* _PROBLEM TO SOLVE_
In the entries that follow, find the word "linejoin" and report each line it is on.
=== Section Start ===
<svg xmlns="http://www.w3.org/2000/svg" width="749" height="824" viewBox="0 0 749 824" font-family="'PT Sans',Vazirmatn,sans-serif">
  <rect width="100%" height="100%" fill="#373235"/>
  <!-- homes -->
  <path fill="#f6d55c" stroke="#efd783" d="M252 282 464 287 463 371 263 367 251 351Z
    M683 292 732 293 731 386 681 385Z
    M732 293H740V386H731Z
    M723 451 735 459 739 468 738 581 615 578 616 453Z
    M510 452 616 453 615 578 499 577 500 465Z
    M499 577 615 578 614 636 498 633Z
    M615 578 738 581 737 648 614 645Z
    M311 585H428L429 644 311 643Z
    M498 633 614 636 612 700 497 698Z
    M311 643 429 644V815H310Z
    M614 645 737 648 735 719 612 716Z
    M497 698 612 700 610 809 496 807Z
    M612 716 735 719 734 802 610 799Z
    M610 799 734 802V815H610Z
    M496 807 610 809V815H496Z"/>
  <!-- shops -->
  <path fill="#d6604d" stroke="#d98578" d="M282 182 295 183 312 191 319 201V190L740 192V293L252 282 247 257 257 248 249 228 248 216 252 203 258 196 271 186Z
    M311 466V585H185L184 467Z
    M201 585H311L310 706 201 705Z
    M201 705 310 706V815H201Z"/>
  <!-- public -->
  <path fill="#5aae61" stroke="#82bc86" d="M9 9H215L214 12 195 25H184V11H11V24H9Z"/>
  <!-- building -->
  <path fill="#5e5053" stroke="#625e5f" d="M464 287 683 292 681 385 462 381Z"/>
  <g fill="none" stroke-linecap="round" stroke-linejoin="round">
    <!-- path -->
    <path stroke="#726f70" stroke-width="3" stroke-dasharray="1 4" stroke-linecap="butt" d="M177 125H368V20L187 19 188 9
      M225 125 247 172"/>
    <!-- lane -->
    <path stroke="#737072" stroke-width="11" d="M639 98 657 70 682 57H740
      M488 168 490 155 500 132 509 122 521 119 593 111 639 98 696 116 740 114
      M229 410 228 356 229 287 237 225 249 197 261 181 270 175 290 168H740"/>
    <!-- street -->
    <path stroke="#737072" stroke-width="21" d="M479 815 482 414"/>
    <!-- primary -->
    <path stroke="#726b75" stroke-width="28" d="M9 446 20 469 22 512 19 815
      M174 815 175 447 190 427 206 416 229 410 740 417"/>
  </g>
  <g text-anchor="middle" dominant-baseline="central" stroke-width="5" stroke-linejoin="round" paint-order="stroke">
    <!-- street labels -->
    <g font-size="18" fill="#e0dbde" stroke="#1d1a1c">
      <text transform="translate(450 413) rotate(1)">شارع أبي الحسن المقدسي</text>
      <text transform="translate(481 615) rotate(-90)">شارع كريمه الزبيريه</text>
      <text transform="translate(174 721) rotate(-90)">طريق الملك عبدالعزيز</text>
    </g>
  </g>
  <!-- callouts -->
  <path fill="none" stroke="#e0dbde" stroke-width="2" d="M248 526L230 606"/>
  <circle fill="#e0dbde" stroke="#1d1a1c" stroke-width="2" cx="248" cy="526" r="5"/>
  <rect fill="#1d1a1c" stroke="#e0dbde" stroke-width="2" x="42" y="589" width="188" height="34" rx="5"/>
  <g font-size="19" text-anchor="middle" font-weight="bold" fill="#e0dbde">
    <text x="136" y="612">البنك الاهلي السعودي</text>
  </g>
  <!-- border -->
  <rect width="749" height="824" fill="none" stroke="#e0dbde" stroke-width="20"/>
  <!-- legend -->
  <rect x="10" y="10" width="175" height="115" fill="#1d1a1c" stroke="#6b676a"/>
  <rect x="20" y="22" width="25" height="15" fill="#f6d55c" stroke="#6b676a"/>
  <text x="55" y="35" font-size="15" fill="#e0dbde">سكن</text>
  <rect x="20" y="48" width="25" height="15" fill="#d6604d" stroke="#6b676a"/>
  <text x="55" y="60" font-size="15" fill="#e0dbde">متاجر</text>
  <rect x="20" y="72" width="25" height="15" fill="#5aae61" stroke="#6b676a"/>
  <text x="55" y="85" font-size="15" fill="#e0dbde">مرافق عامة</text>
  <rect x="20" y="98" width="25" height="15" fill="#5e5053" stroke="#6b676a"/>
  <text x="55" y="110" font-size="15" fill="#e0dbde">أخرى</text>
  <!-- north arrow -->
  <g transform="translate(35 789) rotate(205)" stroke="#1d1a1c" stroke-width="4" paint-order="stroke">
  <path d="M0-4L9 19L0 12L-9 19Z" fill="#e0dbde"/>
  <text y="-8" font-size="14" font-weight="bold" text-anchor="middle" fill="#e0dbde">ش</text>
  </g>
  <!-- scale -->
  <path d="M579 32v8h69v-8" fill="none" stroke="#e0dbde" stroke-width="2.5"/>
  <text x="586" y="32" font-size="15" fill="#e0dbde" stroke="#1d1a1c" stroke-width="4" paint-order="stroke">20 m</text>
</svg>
=== Section End ===
* _EXERCISE RESPONSE_
  <g fill="none" stroke-linecap="round" stroke-linejoin="round">
  <g text-anchor="middle" dominant-baseline="central" stroke-width="5" stroke-linejoin="round" paint-order="stroke">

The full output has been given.